My TEDxTalk about making new friends

Upon starting university, I was alone. As a result of taking a gap year and fifth year of

high school, all my friends were in their third year of university when I was just

beginning my first. This meant my classes were filled with seeming strangers and I had

to try to make friends. The first few weeks of university were very lonely and isolated.

It seemed like everyone on campus was glued to their phone screens and not interested

in meeting new people and making friends. Realizing that nothing was going to change

unless I began acting, I came up with my own personal challenge; One Day, One Person.

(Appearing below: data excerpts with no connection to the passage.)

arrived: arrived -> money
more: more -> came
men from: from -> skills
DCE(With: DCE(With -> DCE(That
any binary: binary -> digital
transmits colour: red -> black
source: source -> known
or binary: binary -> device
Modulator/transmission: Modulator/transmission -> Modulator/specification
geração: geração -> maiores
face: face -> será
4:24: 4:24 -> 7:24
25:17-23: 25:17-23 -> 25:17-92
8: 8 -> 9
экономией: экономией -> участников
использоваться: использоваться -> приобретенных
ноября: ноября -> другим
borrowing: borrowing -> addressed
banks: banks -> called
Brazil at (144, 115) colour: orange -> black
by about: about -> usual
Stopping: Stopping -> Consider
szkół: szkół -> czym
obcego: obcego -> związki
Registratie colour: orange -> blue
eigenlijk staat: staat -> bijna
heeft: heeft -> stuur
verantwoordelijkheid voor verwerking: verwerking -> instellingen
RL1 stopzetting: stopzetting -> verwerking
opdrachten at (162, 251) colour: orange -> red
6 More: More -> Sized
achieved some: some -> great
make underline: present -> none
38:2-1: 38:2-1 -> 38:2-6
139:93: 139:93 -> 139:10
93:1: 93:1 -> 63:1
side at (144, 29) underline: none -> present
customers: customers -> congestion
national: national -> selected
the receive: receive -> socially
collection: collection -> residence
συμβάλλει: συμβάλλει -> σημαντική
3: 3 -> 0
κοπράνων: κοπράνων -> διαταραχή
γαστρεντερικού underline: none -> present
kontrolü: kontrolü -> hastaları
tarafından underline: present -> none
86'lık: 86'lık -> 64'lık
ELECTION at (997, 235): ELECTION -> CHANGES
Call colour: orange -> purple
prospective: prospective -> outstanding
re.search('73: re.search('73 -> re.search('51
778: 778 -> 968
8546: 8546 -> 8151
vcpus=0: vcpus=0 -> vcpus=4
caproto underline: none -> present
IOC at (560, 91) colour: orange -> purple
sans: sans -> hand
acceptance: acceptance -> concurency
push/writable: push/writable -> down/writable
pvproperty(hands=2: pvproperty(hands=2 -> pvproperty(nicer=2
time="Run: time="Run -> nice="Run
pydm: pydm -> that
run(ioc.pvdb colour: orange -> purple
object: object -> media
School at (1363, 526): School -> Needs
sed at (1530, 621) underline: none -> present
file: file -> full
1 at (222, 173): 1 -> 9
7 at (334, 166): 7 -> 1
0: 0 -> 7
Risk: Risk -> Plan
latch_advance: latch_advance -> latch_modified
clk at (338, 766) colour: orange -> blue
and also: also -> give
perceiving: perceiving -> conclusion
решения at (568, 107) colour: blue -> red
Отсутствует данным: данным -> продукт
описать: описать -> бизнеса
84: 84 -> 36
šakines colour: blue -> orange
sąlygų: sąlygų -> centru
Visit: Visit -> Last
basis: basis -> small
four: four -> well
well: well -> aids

The challenge was simple. Introduce yourself and attempt to have a full conversation

with one new stranger every day. I started by introducing myself within our Facebook

student group and to my absolute surprise, over 200 students liked and commented on

the post expressing that they had experienced similar feelings and challenges when it

came to making friends on campus.

This little experiment helped me get out of my comfort zone and made university a

much more enjoyable experience for me. It taught me that every human being has a

desire to feel connected and included in community. Even the students who are glued

to their phones want to experience connection and may be too shy or nervous to

approach you, so instead they stare at their screens and engage online. If you feel

nervous introducing yourself to a stranger, congratulations you are human! It is very

likely that everyone you meet also feels the same way. The quicker you accept this

uncomfortable feeling and approach new friends anyway, the quicker you will make

new friends and enjoy your schooling experience.

The importance of friendships

As a soccer player, my position was known as midfielder. My main responsibility was to

receive the ball from the defense and successfully pass it forward to the offensive

players so we could score goals. My coach would always yell at me, “Sam!! Check your

shoulders!!” He wanted to ensure I was aware of who was around me so I wouldn’t

receive the ball and turn into an opposing player. Being aware of your surroundings

was required to make you successful on the soccer field. Similarly, your success and

happiness in life also hinges on who you surround yourself with, in other words, your

friends. The people you spend time with will rub off on you. Whether you like it or

not, you will slowly begin to assume their habits and beliefs. This doesn’t mean you

need to cut off all your friends and become a lone wolf. Just take note of how the

actions of your friends influence you.

You want friends that will keep it real with you while also being your biggest

supporters. When I made the decision to drop out of school and pursue my dreams,

this was my best friend, Lucas. He was one of the only people who believed in my

abilities more than I believed in myself. He constantly reminded me to bet on myself

and we would make time to meet up and talk about our dreams. I’m so grateful for our

friendship. You don’t need a large circle, but you need at least one person that will

hold you accountable and believe in you.

Friends are extremely important because by nature, human beings are social creatures.

We not only want community, but it is also necessary for our development and

fulfillment throughout our lives. There was a fascinating study based on a story in

Malcolm Gladwell’s book, Outliers, about a community called Roseto Valfortore. The

people that lived in this community had a strong sense of belonging with one-another

and a surprisingly low death rate from heart-attacks. Correlations have since been

made from studying this community that physical health cannot be measured in

isolation of someone’s culture and the community in which they live. Yes individual

actions and decisions are important, but this study proved that culture and community

also affect your well-being.

In conclusion, friends are important because they will be there to lift you up when

you’re felling down, cheer you on when you’re succeeding, and provide you with

memories and experiences that will last you a lifetime. Friends will provide you with a

sense of community, more fulfillment in your day-to-day life and according to Malcolm

Gladwell, better physical health and well-being.